Le 17 avril 2026, pour la journée de la Femme Digitale, j’ai modéré une conférence organisée en partenariat avec MonacoTech et le MWF Institute. En présence de Mme Céline Cottalorda, déléguée interministérielle pour les droits des femmes du gouvernement princier, et de Théo Campana son collaborateur. L’ambition de cette rencontre n’était pas de commenter une tendance technologique de plus, mais de poser une question de fond. Dans un monde où l’intelligence artificielle devient une infrastructure invisible, mais omniprésente, qui détient réellement le pouvoir d’innover… et surtout de décider ?

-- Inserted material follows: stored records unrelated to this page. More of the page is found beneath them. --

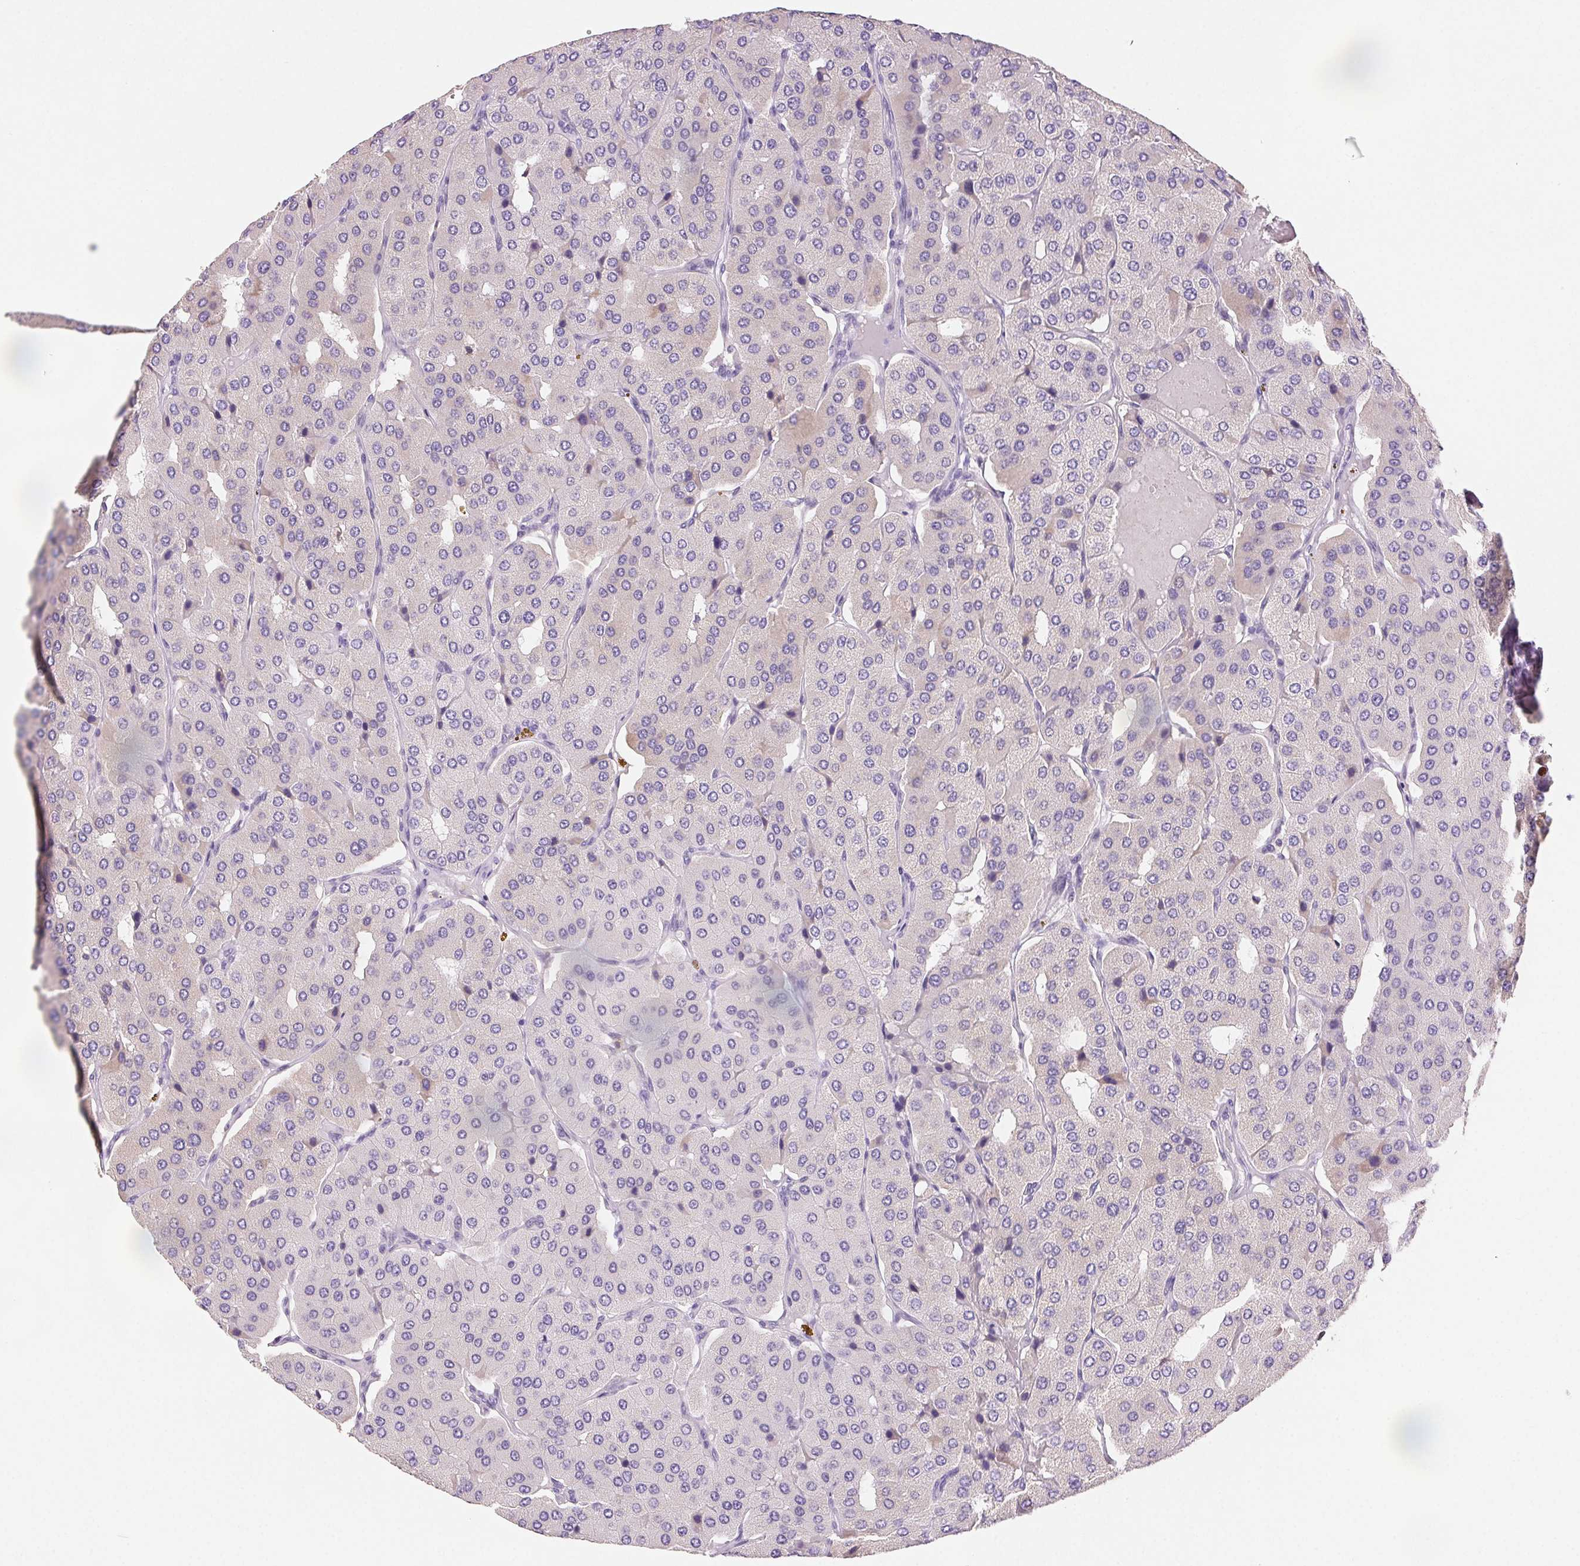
{"staining": {"intensity": "negative", "quantity": "none", "location": "none"}, "tissue": "parathyroid gland", "cell_type": "Glandular cells", "image_type": "normal", "snomed": [{"axis": "morphology", "description": "Normal tissue, NOS"}, {"axis": "morphology", "description": "Adenoma, NOS"}, {"axis": "topography", "description": "Parathyroid gland"}], "caption": "Immunohistochemistry (IHC) histopathology image of unremarkable parathyroid gland stained for a protein (brown), which shows no staining in glandular cells.", "gene": "ARHGAP11B", "patient": {"sex": "female", "age": 86}}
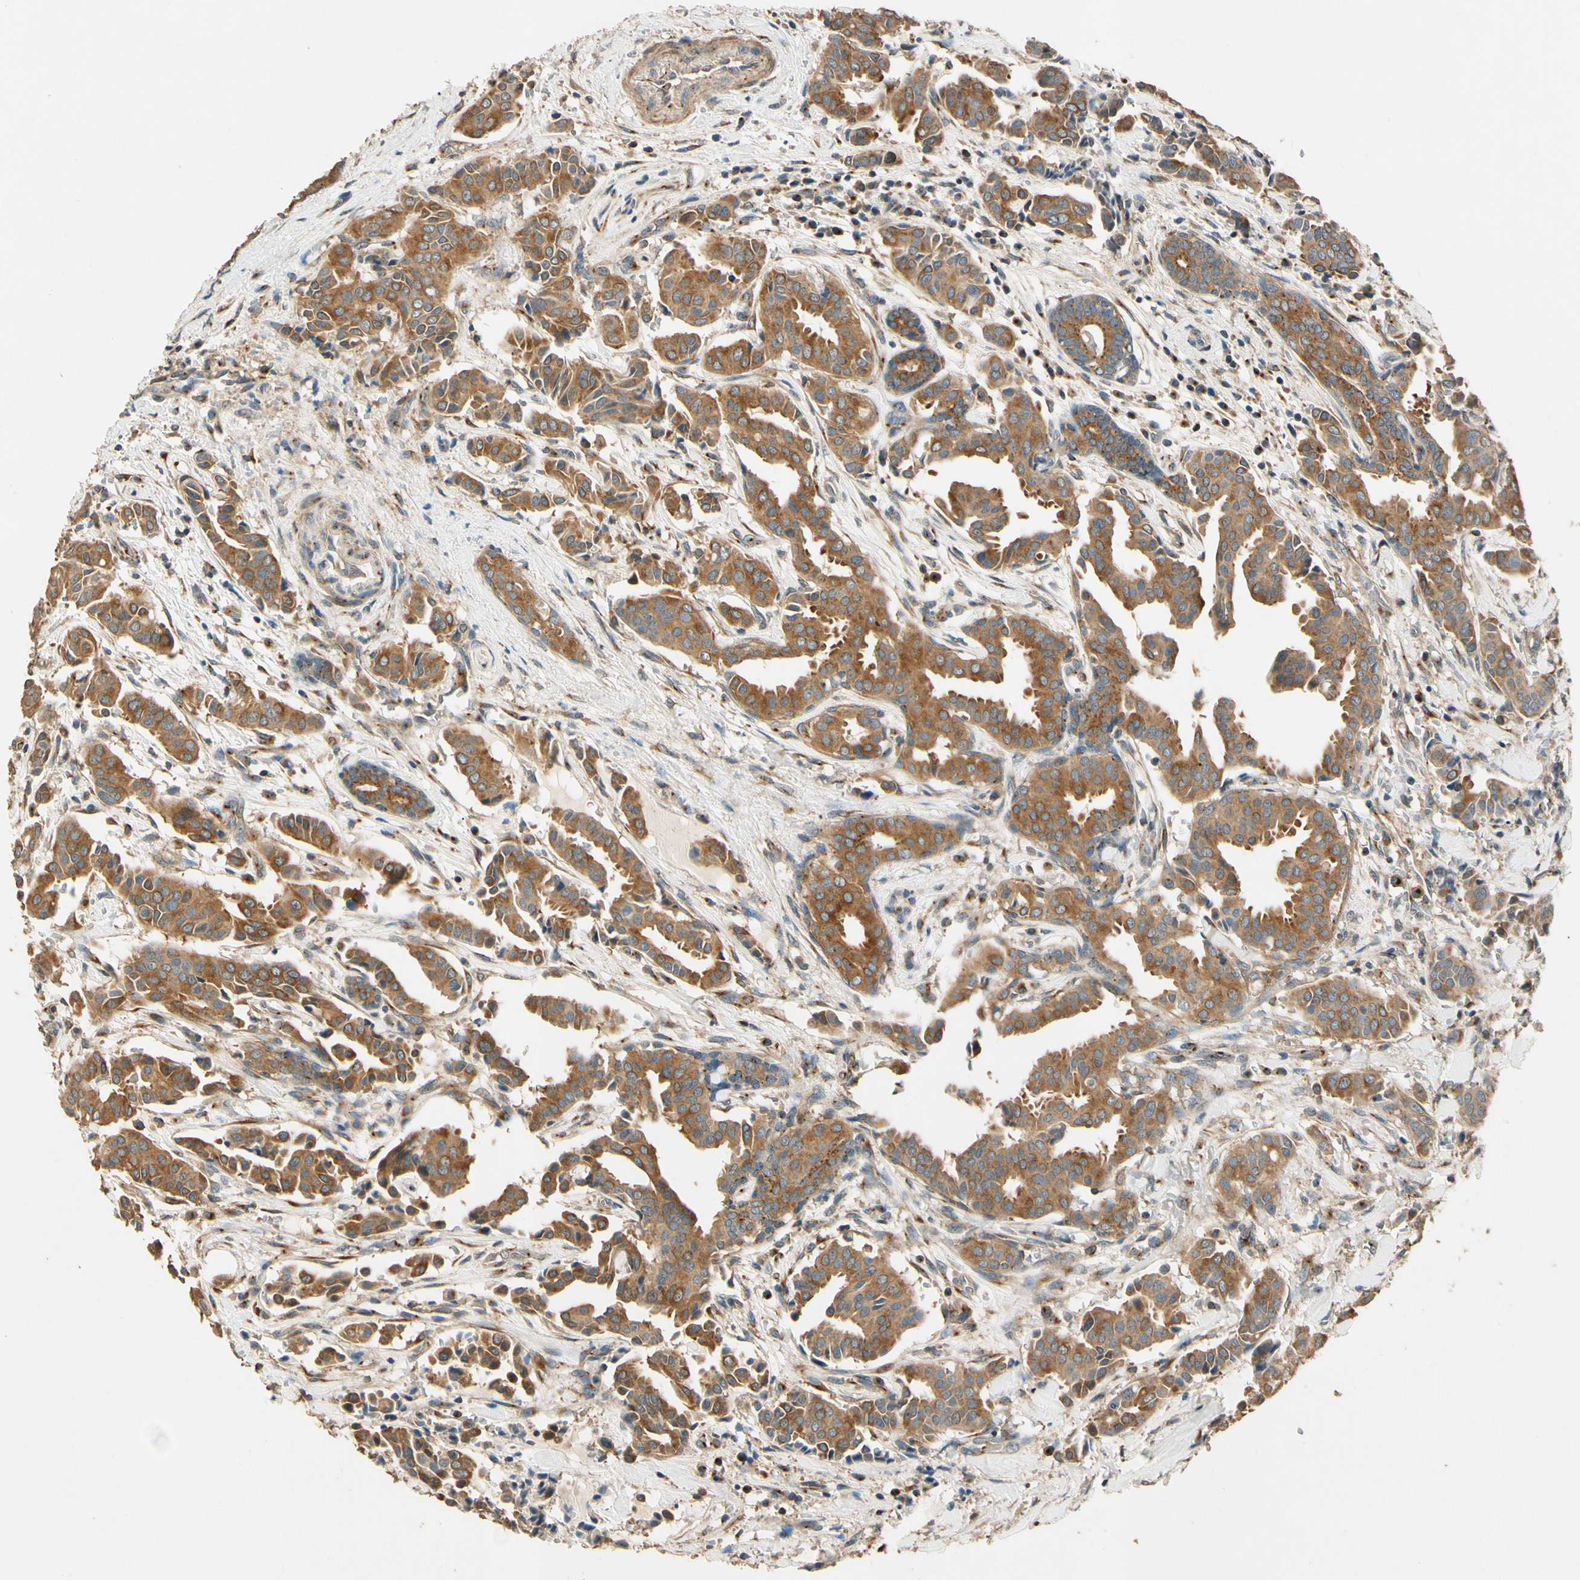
{"staining": {"intensity": "moderate", "quantity": ">75%", "location": "cytoplasmic/membranous"}, "tissue": "head and neck cancer", "cell_type": "Tumor cells", "image_type": "cancer", "snomed": [{"axis": "morphology", "description": "Adenocarcinoma, NOS"}, {"axis": "topography", "description": "Salivary gland"}, {"axis": "topography", "description": "Head-Neck"}], "caption": "Immunohistochemistry image of neoplastic tissue: head and neck cancer stained using immunohistochemistry displays medium levels of moderate protein expression localized specifically in the cytoplasmic/membranous of tumor cells, appearing as a cytoplasmic/membranous brown color.", "gene": "AKAP9", "patient": {"sex": "female", "age": 59}}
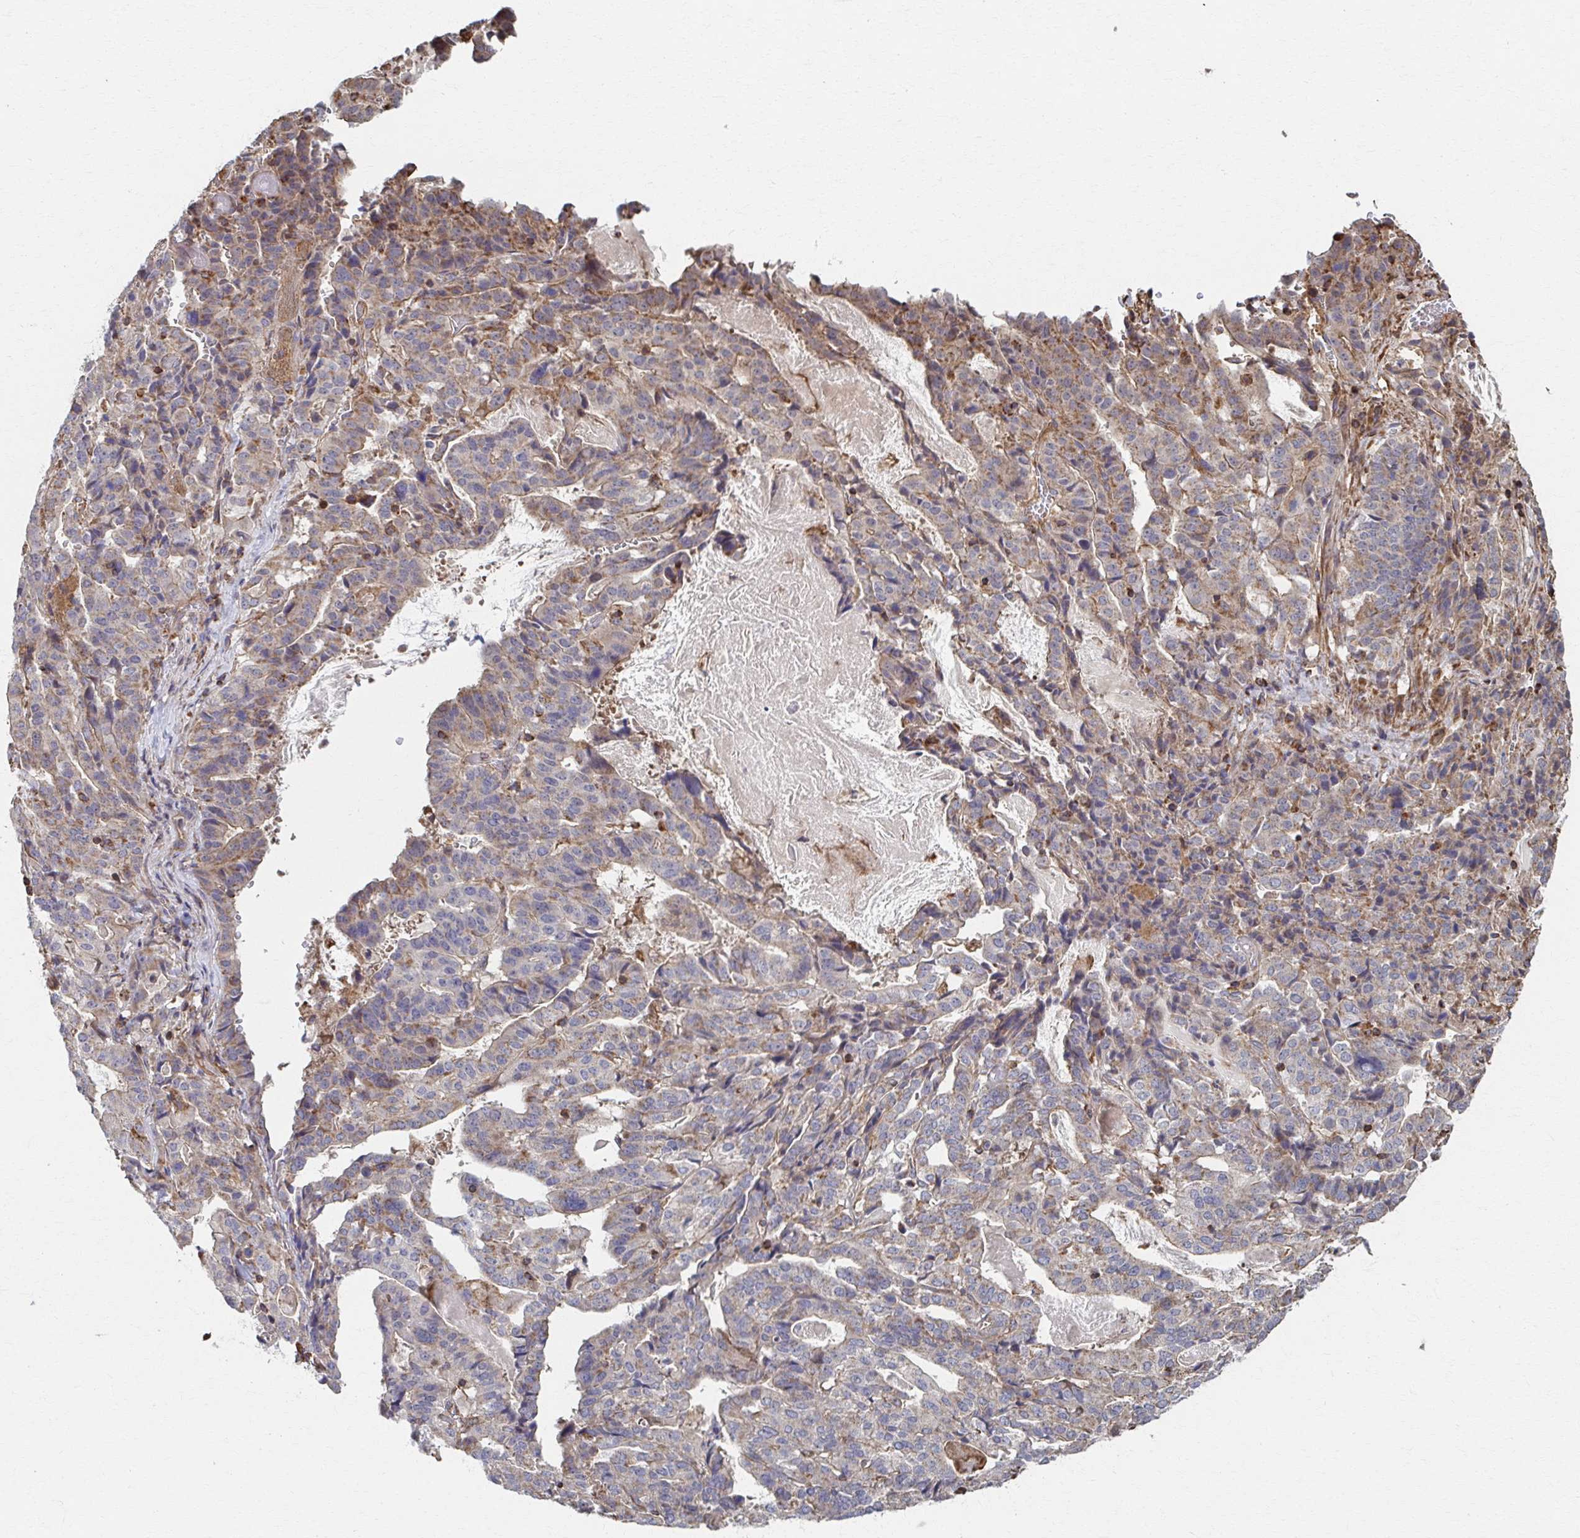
{"staining": {"intensity": "weak", "quantity": ">75%", "location": "cytoplasmic/membranous"}, "tissue": "stomach cancer", "cell_type": "Tumor cells", "image_type": "cancer", "snomed": [{"axis": "morphology", "description": "Adenocarcinoma, NOS"}, {"axis": "topography", "description": "Stomach"}], "caption": "Immunohistochemical staining of stomach cancer demonstrates low levels of weak cytoplasmic/membranous positivity in about >75% of tumor cells.", "gene": "KLHL34", "patient": {"sex": "male", "age": 48}}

L’IA comme infrastructure de pouvoir et non comme simple outil technologique

Dès l’ouverture, j’ai volontairement déplacé le débat. L’intelligence artificielle est souvent décrite comme une révolution technique. Or, ce que j’observe à travers mes recherches et les entretiens menés dans le cadre du projet EntrepreneurIA est d’une autre nature. L’IA ne se contente pas d’optimiser des processus existants. Elle transforme les conditions mêmes de la création de valeur. Elle modifie les règles d’entrée dans l’entrepreneuriat, réduit certaines dépendances structurelles et permet à des profils isolés de concevoir, tester et déployer des solutions avec une rapidité inédite. Cette évolution constitue une rupture. Mais elle reste profondément ambivalente.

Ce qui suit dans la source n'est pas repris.